Second letter of June 12, 1866, from William McBurney to Thomas B. Ferguson. McBurney writes that Ferguson's brother thinks the mule thief will cross the river at "Bacon Bridge" and head towards Adams Run and suggests that Ferguson go to "the neighborhood of the 18-mile" house to offer "John Donnelly" a reward if he can capture the thief. 1p.
Letter from William McBurney to Thomas B. Ferguson concerning supplies for Dean Hall Plantation. Included among the supplies is a barrel of whiskey that is to be mixed with quinine and taken as a prophylactic and McBurney hopes this "judicious use of the preventatives will aid in keeping off sickness." 1p.
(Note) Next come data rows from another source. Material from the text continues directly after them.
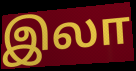
இலா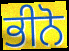
ਭੀਨੋ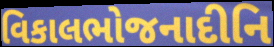
વિકાલભોજનાદીનિ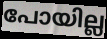
പോയില്ല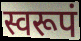
स्वरूपं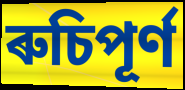
ৰুচিপূৰ্ণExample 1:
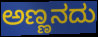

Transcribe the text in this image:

ಅಣ್ಣನದು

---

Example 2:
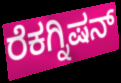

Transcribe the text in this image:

ರೆಕಗ್ನಿಷನ್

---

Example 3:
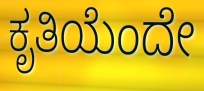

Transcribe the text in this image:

ಕೃತಿಯೆಂದೇ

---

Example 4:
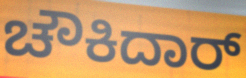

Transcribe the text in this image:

ಚೌಕಿದಾರ್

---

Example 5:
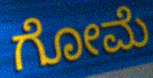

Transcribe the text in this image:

ಗೋಮೆ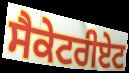
ਸੈਕੇਟਰੀਏਟ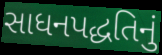
સાધનપદ્ધતિનું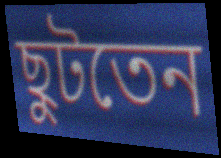
ছুটতেনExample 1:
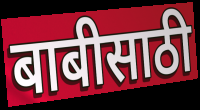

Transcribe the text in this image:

बाबीसाठी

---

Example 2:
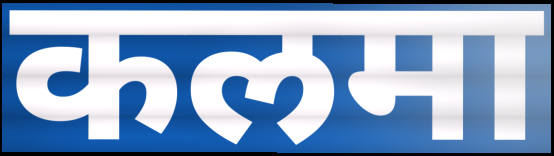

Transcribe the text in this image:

कलमा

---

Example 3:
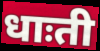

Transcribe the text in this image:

धाःती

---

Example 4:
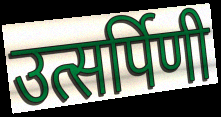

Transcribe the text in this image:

उत्सर्पिणी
Letter from Thomas B. Ferguson to William Smitts, miller at the Dean Hall Plantation saw mill. Ferguson outlines the rules of employment for the saw hands, their pay (more money for firemen and white hands) and the work whistle system he would like Smitts to use. 3p.
Letter from William McBurney to Thomas B. Ferguson concerning supplies sent to Dean Hall Plantation. McBurney writes that this is an unplanned trip up the river to Dean Hall for "Cap Christian" and he might expect Ferguson to have something to ship back to town to make it worth his while. 1p.
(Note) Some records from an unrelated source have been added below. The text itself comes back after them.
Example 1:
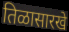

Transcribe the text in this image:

तिळासारखे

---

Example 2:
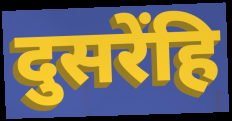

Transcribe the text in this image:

दुसरेंहि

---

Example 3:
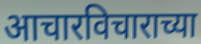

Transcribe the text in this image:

आचारविचाराच्या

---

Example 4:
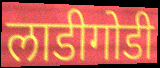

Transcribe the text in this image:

लाडीगोडी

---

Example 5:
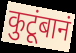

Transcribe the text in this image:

कुटूंबानं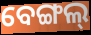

Letter from William McBurney to Thomas B. Ferguson informing him that he is sending payroll money to Dean Hall Plantation. The payment of the wages has left McBurney without any money and he fears that the saw mill on the plantation will not generate any profit. 1p.
Notice affirming the charges made by Thomas B. Ferguson against freedmen at Dean Hall Plantation. The military command in Charleston agrees that the freedmen have forfeited their contract with Ferguson and gives them ten days to leave the plantation. 1p.
Letter from William McBurney to Thomas B. Ferguson concerning supplies sent to Dean Hall Plantation. McBurney apologizes for sending articles on the sloop "Bird" instead of the "R E Lee" and returns a butter tin sent to him by Ferguson. He writes, "I think your dairy maid needs instruction,..., Mrs. McB thanks you for the butter but thinks there is room for improvement." 1p.
Letter from T. Linard (?) of the Freedmen's Bureau to Thomas B. Ferguson at Dean Hall Plantation. Linard is responding to a complaint from Dennis Cash, a freedman in Ferguson's employ, about the destruction of his private crops by Ferguson's hogs and mules. 2p.
Letter from James B. Heyward to William C. Bee seeking a partner in planting Myrtle Grove Plantation. Heyward alludes to an 1854 hurricane that has damaged the long term rice yield at Myrtle Grove but hopes with sufficient capital and his one year of "experience in management under the present system" that a profitable crop of rice could be realized. 4p.